→ WHAT TO PRODUCE
Retype the data items below verbatim, starting at the line that contains "Page size: 1500x844." and ending after the line that contains "picture [206, 41, 1386, 839]".
begin RECORDS TO USE
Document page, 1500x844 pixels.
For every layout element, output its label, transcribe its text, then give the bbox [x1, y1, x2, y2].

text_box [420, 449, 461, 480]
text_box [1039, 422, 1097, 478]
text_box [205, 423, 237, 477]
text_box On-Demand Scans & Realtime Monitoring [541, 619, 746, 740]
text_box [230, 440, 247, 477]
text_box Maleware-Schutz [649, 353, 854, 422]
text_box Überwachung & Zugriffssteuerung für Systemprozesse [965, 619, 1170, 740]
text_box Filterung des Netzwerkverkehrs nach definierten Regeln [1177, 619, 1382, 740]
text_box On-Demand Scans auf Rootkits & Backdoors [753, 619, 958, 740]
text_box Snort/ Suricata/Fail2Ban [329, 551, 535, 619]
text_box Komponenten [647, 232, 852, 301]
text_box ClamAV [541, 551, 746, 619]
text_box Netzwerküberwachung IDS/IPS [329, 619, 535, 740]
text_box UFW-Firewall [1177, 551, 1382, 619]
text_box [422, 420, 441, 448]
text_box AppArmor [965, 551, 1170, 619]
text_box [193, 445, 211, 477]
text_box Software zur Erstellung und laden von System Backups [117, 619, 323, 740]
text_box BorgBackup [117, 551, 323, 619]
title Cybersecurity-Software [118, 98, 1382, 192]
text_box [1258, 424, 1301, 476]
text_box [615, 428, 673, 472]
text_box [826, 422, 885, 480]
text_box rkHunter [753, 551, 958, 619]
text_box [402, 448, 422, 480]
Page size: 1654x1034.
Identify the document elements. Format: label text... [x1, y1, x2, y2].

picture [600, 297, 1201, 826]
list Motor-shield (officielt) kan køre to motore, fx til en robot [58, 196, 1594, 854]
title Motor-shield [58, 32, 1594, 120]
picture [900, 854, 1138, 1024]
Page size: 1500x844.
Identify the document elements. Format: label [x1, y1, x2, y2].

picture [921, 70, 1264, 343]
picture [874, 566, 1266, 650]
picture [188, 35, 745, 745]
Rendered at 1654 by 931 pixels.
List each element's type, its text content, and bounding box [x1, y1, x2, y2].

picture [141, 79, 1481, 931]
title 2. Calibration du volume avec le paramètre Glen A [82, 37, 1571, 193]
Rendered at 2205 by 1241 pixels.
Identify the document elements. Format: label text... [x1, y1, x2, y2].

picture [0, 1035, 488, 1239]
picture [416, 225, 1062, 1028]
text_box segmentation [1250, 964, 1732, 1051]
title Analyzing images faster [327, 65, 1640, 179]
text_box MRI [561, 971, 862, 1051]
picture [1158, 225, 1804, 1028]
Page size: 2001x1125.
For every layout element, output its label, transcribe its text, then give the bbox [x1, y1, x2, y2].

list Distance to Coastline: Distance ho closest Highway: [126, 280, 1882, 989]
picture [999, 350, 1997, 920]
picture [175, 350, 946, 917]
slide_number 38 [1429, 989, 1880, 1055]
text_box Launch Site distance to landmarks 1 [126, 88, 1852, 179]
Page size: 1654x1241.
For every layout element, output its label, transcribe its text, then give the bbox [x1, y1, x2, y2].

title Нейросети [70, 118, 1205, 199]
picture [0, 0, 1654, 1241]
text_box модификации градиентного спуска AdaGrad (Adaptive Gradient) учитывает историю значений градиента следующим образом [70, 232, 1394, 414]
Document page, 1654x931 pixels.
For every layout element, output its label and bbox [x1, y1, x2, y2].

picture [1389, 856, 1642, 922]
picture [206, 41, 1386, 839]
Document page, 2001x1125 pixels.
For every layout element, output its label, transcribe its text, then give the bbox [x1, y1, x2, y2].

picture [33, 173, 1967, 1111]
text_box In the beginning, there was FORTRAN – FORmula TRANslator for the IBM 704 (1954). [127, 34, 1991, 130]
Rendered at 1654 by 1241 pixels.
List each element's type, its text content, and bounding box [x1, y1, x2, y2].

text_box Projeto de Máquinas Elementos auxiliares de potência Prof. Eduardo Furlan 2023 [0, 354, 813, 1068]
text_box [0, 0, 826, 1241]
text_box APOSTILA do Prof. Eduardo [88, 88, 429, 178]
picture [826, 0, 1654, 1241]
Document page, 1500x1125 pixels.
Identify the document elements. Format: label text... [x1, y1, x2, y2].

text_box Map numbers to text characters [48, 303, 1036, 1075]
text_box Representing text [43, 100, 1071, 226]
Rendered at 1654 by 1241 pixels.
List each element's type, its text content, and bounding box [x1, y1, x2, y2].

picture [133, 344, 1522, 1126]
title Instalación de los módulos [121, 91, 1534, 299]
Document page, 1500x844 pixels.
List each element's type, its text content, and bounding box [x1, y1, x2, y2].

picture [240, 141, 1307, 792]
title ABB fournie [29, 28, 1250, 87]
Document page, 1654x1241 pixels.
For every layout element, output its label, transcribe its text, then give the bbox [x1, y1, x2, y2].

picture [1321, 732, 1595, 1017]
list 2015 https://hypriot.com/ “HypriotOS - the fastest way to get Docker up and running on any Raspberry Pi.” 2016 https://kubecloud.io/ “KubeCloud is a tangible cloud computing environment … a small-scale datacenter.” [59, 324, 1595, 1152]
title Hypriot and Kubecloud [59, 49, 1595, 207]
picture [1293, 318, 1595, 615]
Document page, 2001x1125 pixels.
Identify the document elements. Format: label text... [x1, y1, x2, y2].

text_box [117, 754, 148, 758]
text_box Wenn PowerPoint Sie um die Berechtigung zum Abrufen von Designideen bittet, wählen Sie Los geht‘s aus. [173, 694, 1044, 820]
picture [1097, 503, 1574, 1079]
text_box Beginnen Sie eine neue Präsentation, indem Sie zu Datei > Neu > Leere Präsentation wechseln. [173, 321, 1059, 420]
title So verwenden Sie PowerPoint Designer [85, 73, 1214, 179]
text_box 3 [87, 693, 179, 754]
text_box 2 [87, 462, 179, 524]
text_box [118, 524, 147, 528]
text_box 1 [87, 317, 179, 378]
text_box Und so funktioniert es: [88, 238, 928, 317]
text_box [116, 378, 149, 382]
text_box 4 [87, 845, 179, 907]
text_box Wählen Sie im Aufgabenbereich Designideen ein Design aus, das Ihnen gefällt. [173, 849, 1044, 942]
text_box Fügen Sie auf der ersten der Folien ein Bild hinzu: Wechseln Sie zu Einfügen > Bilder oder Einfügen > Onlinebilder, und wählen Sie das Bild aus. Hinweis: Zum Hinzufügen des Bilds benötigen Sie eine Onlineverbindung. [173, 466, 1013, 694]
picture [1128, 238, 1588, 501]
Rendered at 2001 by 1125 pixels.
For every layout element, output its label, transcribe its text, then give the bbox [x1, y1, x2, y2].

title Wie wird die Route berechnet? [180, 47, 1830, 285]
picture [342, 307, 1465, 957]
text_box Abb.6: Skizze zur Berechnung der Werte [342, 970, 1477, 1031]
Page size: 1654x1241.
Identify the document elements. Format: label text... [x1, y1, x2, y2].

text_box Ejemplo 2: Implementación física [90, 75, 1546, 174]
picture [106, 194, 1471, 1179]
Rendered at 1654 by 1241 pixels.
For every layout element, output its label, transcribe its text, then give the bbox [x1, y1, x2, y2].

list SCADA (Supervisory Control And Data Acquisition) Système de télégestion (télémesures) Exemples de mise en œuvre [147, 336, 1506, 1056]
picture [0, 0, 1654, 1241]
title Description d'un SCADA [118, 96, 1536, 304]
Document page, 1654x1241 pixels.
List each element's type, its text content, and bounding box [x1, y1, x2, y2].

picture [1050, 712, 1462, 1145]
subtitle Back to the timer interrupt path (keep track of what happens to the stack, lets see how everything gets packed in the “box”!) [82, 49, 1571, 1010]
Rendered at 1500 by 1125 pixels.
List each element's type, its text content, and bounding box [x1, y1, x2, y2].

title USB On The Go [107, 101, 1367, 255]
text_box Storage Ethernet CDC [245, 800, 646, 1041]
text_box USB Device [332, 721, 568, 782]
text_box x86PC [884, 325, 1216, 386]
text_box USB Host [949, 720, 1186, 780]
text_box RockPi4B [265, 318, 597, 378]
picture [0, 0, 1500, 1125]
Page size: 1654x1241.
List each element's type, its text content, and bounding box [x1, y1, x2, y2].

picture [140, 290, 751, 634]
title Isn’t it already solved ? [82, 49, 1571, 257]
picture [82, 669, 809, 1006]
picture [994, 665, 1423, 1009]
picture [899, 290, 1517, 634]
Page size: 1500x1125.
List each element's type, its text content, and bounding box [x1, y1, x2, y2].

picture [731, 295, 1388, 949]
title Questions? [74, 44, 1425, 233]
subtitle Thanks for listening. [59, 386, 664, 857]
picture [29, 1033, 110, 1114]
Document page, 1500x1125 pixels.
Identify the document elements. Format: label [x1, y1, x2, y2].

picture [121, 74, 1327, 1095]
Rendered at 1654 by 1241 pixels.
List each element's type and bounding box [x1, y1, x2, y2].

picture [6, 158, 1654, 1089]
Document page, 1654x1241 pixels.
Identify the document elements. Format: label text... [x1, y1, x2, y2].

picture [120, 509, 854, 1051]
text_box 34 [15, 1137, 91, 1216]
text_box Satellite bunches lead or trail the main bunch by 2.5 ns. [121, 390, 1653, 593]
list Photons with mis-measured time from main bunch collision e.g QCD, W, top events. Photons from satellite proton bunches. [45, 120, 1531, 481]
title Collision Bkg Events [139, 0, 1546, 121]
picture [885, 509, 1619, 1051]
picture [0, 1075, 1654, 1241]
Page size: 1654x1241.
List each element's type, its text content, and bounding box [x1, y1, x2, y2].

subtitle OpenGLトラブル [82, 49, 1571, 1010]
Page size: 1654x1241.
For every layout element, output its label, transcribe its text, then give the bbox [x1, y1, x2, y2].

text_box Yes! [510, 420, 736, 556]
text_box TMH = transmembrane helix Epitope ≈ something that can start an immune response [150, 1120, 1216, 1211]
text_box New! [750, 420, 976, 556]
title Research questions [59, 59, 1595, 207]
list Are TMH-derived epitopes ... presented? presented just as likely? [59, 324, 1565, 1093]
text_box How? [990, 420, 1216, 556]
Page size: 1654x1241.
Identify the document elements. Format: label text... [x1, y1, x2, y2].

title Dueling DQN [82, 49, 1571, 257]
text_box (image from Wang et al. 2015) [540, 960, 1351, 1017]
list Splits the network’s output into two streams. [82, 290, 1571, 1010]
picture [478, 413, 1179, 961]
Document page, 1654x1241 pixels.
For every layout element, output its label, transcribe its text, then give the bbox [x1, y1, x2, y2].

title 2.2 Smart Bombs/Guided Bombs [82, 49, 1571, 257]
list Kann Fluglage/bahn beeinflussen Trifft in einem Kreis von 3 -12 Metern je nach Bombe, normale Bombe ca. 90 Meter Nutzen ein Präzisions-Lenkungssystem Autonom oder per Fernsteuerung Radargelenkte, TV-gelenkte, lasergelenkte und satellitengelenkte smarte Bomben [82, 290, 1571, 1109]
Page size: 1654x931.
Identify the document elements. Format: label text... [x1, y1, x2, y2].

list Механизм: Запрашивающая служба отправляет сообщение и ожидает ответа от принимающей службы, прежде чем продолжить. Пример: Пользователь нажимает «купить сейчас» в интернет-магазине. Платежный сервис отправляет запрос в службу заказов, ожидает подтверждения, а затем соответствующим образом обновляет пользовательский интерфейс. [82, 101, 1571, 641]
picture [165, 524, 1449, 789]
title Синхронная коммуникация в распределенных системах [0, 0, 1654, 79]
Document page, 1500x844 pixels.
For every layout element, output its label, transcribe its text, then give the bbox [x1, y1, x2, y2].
end RECORDS TO USE
→ ANSWER IN FULL
Page size: 1500x844.
Identify the document elements. Format: label [x1, y1, x2, y2].

picture [921, 70, 1264, 343]
picture [874, 566, 1266, 650]
picture [188, 35, 745, 745]
Rendered at 1654 by 931 pixels.
List each element's type, its text content, and bounding box [x1, y1, x2, y2].

picture [141, 79, 1481, 931]
title 2. Calibration du volume avec le paramètre Glen A [82, 37, 1571, 193]
Rendered at 2205 by 1241 pixels.
Identify the document elements. Format: label text... [x1, y1, x2, y2].

picture [0, 1035, 488, 1239]
picture [416, 225, 1062, 1028]
text_box segmentation [1250, 964, 1732, 1051]
title Analyzing images faster [327, 65, 1640, 179]
text_box MRI [561, 971, 862, 1051]
picture [1158, 225, 1804, 1028]
Page size: 2001x1125.
For every layout element, output its label, transcribe its text, then give the bbox [x1, y1, x2, y2].

list Distance to Coastline: Distance ho closest Highway: [126, 280, 1882, 989]
picture [999, 350, 1997, 920]
picture [175, 350, 946, 917]
slide_number 38 [1429, 989, 1880, 1055]
text_box Launch Site distance to landmarks 1 [126, 88, 1852, 179]
Page size: 1654x1241.
For every layout element, output its label, transcribe its text, then give the bbox [x1, y1, x2, y2].

title Нейросети [70, 118, 1205, 199]
picture [0, 0, 1654, 1241]
text_box модификации градиентного спуска AdaGrad (Adaptive Gradient) учитывает историю значений градиента следующим образом [70, 232, 1394, 414]
Document page, 1654x931 pixels.
For every layout element, output its label and bbox [x1, y1, x2, y2].

picture [1389, 856, 1642, 922]
picture [206, 41, 1386, 839]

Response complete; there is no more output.